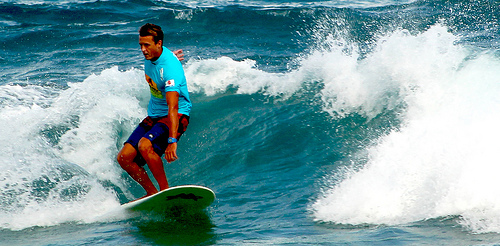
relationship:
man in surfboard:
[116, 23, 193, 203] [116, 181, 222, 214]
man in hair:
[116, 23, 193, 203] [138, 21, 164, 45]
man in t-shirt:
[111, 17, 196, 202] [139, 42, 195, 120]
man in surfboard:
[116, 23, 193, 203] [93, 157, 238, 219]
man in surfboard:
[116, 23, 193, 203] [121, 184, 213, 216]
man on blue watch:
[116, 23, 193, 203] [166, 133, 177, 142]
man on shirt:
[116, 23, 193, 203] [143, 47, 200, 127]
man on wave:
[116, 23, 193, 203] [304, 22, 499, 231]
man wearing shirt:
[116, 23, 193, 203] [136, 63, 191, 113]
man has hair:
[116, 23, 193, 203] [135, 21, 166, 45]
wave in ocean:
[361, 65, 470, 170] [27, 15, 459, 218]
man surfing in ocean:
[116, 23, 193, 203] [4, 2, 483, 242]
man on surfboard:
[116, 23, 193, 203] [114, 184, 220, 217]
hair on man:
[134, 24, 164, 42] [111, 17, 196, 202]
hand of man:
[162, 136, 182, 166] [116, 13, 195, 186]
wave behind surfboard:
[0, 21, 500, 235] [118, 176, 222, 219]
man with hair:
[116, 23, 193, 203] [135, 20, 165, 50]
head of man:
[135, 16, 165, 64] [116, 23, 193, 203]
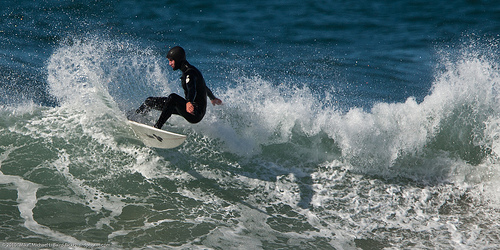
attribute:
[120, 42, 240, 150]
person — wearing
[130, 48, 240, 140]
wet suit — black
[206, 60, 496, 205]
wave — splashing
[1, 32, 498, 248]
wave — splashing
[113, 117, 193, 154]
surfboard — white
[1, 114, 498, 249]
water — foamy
____________
◆ YOUR TASK ◆
Update the data above by replacing every instance of "man" with "surfer" and leaving everything else unchanged. Omit the pictures from your answer.

◆ PROBLEM SOLUTION ◆
relationship:
surfer in surfboard:
[116, 23, 193, 203] [116, 181, 222, 214]
surfer in hair:
[116, 23, 193, 203] [138, 21, 164, 45]
surfer in t-shirt:
[111, 17, 196, 202] [139, 42, 195, 120]
surfer in surfboard:
[116, 23, 193, 203] [93, 157, 238, 219]
surfer in surfboard:
[116, 23, 193, 203] [121, 184, 213, 216]
surfer on blue watch:
[116, 23, 193, 203] [166, 133, 177, 142]
surfer on shirt:
[116, 23, 193, 203] [143, 47, 200, 127]
surfer on wave:
[116, 23, 193, 203] [304, 22, 499, 231]
surfer wearing shirt:
[116, 23, 193, 203] [136, 63, 191, 113]
surfer has hair:
[116, 23, 193, 203] [135, 21, 166, 45]
wave in ocean:
[361, 65, 470, 170] [27, 15, 459, 218]
surfer surfing in ocean:
[116, 23, 193, 203] [4, 2, 483, 242]
surfer on surfboard:
[116, 23, 193, 203] [114, 184, 220, 217]
hair on surfer:
[134, 24, 164, 42] [111, 17, 196, 202]
hand of surfer:
[162, 136, 182, 166] [116, 13, 195, 186]
wave behind surfboard:
[0, 21, 500, 235] [118, 176, 222, 219]
surfer with hair:
[116, 23, 193, 203] [135, 20, 165, 50]
head of surfer:
[135, 16, 165, 64] [116, 23, 193, 203]
attribute:
[120, 42, 240, 150]
person — wearing
[130, 48, 240, 140]
wet suit — black
[206, 60, 496, 205]
wave — splashing
[1, 32, 498, 248]
wave — splashing
[113, 117, 193, 154]
surfboard — white
[1, 114, 498, 249]
water — foamy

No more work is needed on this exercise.